Pyrénées parle le langage des animaux et ainsi apprend d’eux: Ours lui parle du lien qui transcende les apparences, Renard de l’appel de la nature qui pousse chaque être à suivre son instinct propre et Corbeau lui fera découvrir une part de la civilisation anthropique à travers les souvenirs qu’un ermite a laissé derrière lui.
Loin de l’univers pollué et aseptisé des villes, Pyrénée découvre le cours de l’existence aussi bien sur le plan physique que psychologique. Elle découvre la cruauté des hommes qui se tapie en elle-même, les différences entre son fonctionnement et celui des bêtes qui l’entourent. Nue comme un ver en pleine nature, elle est pourtant on ne peut plus à l’abri, protégée par l’une des plus grande force qu’il existe: l’amour.
A travers une histoire simple, Sternis et Loisel s’interrogent sur notre place sur Terre et sur notre rapport à l’entité qui nous a crée et dont nous faisons tout pour nous en éloigner: la nature. Car Pyrénée incarne l’écartèlement qui se fait de plus en plus ressentir entre notre condition primitive et celle synthétique vers laquelle nous allons: en faisant évoluer leur protagoniste dans un lieux dénué d’humain et en la plaçant face à un cicérone qui a subi le joug et la cruauté de l’hominidé et qui pourtant ne conserve aucune rancune face à cette espèce, Sternis et Loisel nous soumettent l’idée que la plus sauvage des créatures sauvages démontre bien plus de sagesse que nous. Les deux auteurs énoncent en effet que la conscience et l’esprit sont peut-être bien des notions dont l’ubiquité englobe l’ensemble du règne vivant, qu’il se tienne sur ses deux jambes et possède le pouce opposable ou non.
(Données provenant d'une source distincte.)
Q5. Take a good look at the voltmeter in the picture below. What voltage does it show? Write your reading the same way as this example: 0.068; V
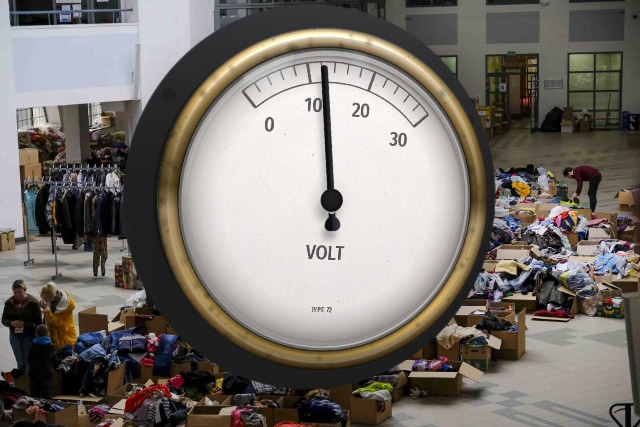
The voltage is 12; V
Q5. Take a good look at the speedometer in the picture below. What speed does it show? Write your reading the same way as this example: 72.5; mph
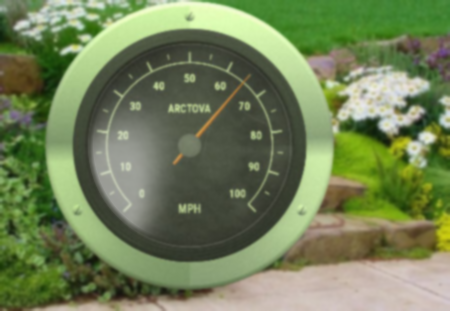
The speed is 65; mph
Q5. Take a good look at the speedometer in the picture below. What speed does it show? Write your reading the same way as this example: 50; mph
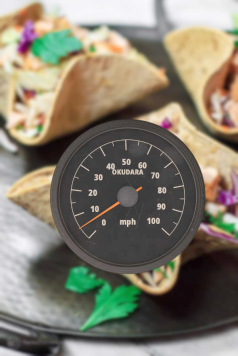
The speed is 5; mph
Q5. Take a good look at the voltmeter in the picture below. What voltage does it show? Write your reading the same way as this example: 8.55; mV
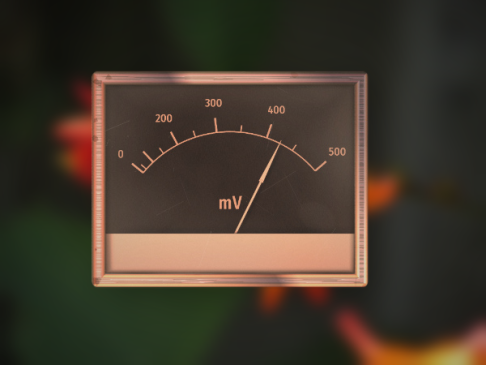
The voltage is 425; mV
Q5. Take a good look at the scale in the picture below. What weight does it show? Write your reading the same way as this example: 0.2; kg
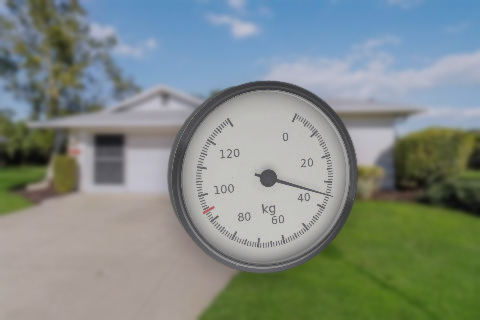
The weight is 35; kg
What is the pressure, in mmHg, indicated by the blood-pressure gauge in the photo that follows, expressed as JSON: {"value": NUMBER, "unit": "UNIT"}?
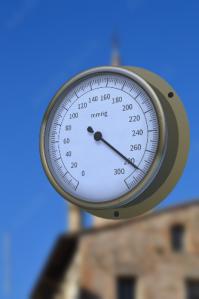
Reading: {"value": 280, "unit": "mmHg"}
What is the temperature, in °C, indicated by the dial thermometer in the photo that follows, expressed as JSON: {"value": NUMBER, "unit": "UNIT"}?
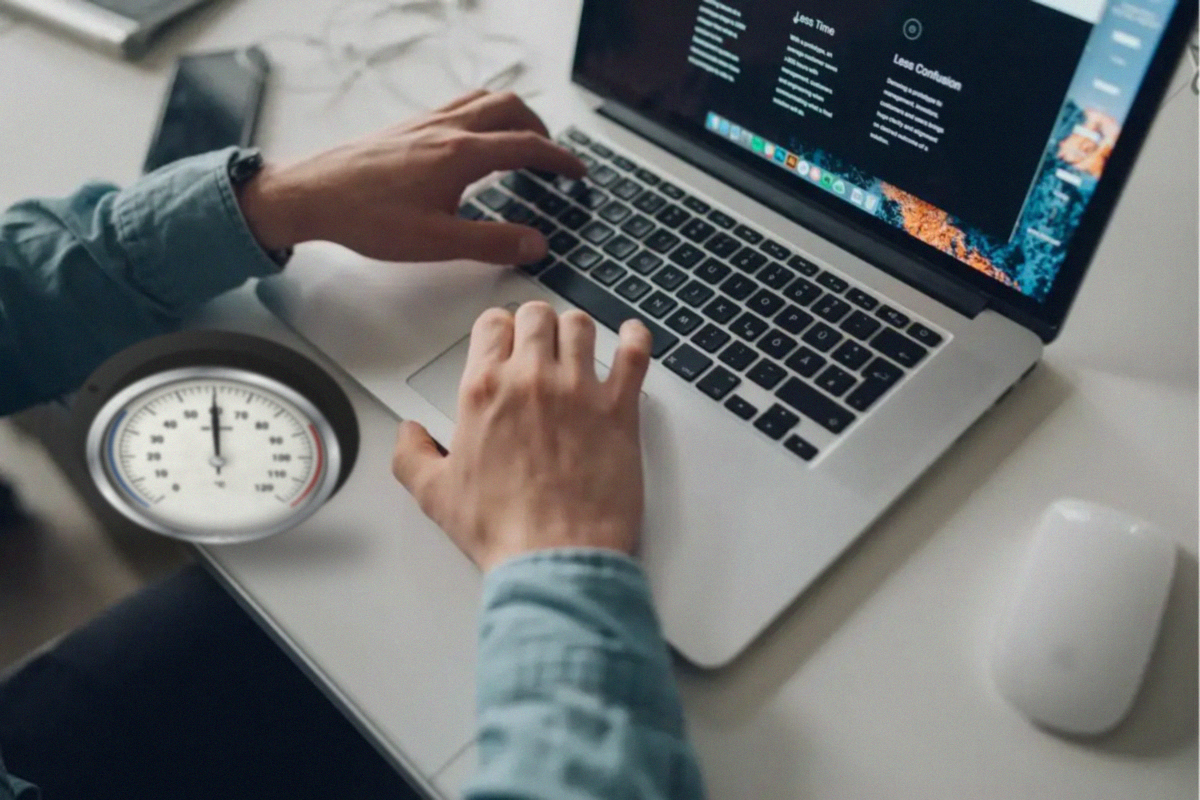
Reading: {"value": 60, "unit": "°C"}
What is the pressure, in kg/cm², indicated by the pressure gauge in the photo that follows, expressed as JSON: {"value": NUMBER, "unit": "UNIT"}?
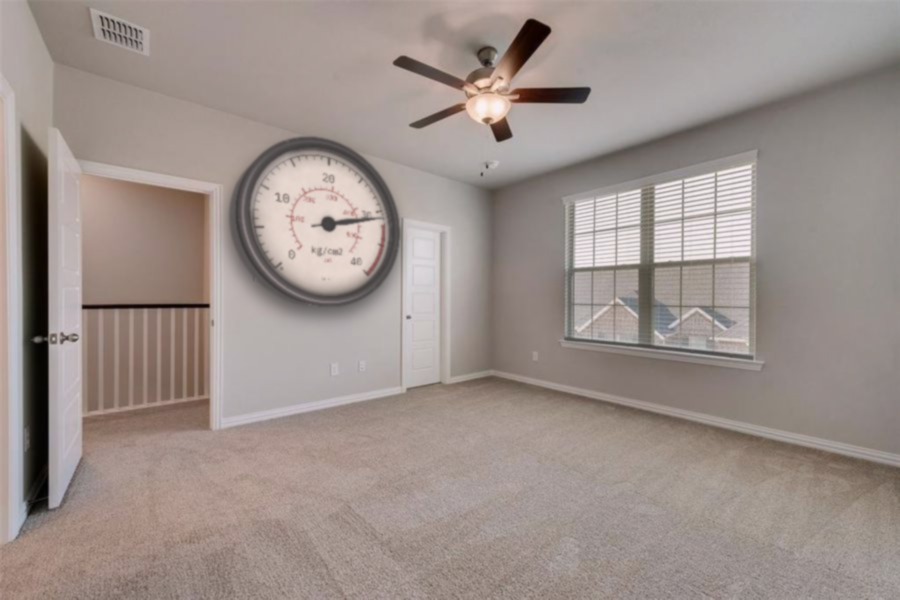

Ici, Loisel laisse de côté le pinceau pour prendre la plume et réaliser le scénario de Pyrénée, laissant place à tout le talent de Sternis et à son trait tout en rondeur et en sensibilité. Les couleurs sont tendres, l’album délicat et l’on dévale aux côté de la jeune et fougueuse enfant à la crinière de feu les pentes herbeuses des chaines montagneuses. C’est un retour au source qui interroge sur là d’où l’on vient et où est-ce que l’on va, une bande-dessinée à différents niveaux de lectures qui parle aussi bien d’une très jolie histoire que du triste impact sur l’environnement, d’un animal qui renie son élément premier, mais aussi d’une petite fille qui parvient à réunir autour d’elle des créatures qui ne se seraient pas allier en d’autres cas.
Accessible aux lecteurs de tout âge, Pyrénée est un album bourré de nostalgie et de paix qui interroge sur la différence entre un être et un autre, sur le passé et l’avenir et sur la philosophie du monde actuel. Aujourd’hui encore, je m’y plonge avec émotion pour retrouver toutes ces sensations simples mais vraies que la bande-dessinée de qualité peut éveiller.
« Hâtez-vous d’ouïr et d’entendre ; car ceci fut, arriva, devint et survint, ô Mieux Aimée, au temps où les bêtes Apprivoisées étaient encore sauvages. Le Chien était sauvage, et le Cheval était sauvage, et la Vache était sauvage, et le Cochon était sauvage — et ils se promenaient par les Chemins Mouillés du Bois Sauvage, tous sauvages et solitairement. »
R.Kipling, Le chat qui s’en va tout seul
Editions Vents d’Ouest
68 pages
Caroline
I have read this graphic novel online in English, and it is a truly wonderful story. My only hope is that the two authors would have a sequel, for the ending implies that they will be more. I think I have read that the second story, which is on hold, will see our innocent protagonist slowly adjusting to human society and the things she will learn.